Google’s AI translation tool seems to have invented its own secret internal language

All right, don’t panic, but computers have created their own secret language and are probably talking about us right now. Well, that’s kind of an oversimplification, and the last part is just plain untrue. But there is a fascinating and existentially challenging development that Google’s AI researchers recently happened across.

You may remember that back in September, Google announced that its Neural Machine Translation system had gone live. It uses deep learning to produce better, more natural translations between languages. Cool!

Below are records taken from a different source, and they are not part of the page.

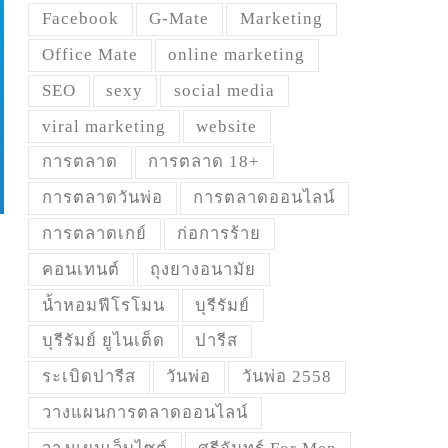
Facebook
G-Mate
Marketing
Office Mate
online marketing
SEO
sexy
social media
viral marketing
website
การตลาด
การตลาด 18+
การตลาดวันพ่อ
การตลาดออนไลน์
การตลาดเกย์
ก่อการร้าย
คอนเทนต์
ถุงยางอนามัย
น้ำหอมฟีโรโมน
บุรีรัมย์
บุรีรัมย์ ยูไนเต็ด
ปารีส
ระเบิดปารีส
วันพ่อ
วันพ่อ 2558
วางแผนการตลาดออนไลน์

Following on this success, GNMT’s creators were curious about something. If you teach the translation system to translate English to Korean and vice versa, and also English to Japanese and vice versa… could it translate Korean to Japanese, without resorting to English as a bridge between them? They made this helpful gif to illustrate the idea of what they call “zero-shot translation” (it’s the orange one):

image01

Image Credits: Google

As it turns out — yes! It produces “reasonable” translations between two languages that it has not explicitly linked in any way. Remember, no English allowed.

But this raised a second question. If the computer is able to make connections between concepts and words that have not been formally linked… does that mean that the computer has formed a concept of shared meaning for those words, meaning at a deeper level than simply that one word or phrase is the equivalent of another?

In other words, has the computer developed its own internal language to represent the concepts it uses to translate between other languages? Based on how various sentences are related to one another in the memory space of the neural network, Google’s language and AI boffins think that it has.

A visualization of the translation system's memory when translating a single sentence in multiple directions.

A visualization of the translation system’s memory when translating a single sentence in multiple directions. Image Credits: Google

This “interlingua” seems to exist as a deeper level of representation that sees similarities between a sentence or word in all three languages. Beyond that, it’s hard to say, since the inner processes of complex neural networks are infamously difficult to describe.

It could be something sophisticated, or it could be something simple. But the fact that it exists at all — an original creation of the system’s own to aid in its understanding of concepts it has not been trained to understand — is, philosophically speaking, pretty powerful stuff.

The paper describing the researchers’ work (primarily on efficient multi-language translation but touching on the mysterious interlingua) can be read at Arxiv. No doubt the question of deeper concepts being created and employed by the system will warrant further investigation. Until then, let’s assume the worst.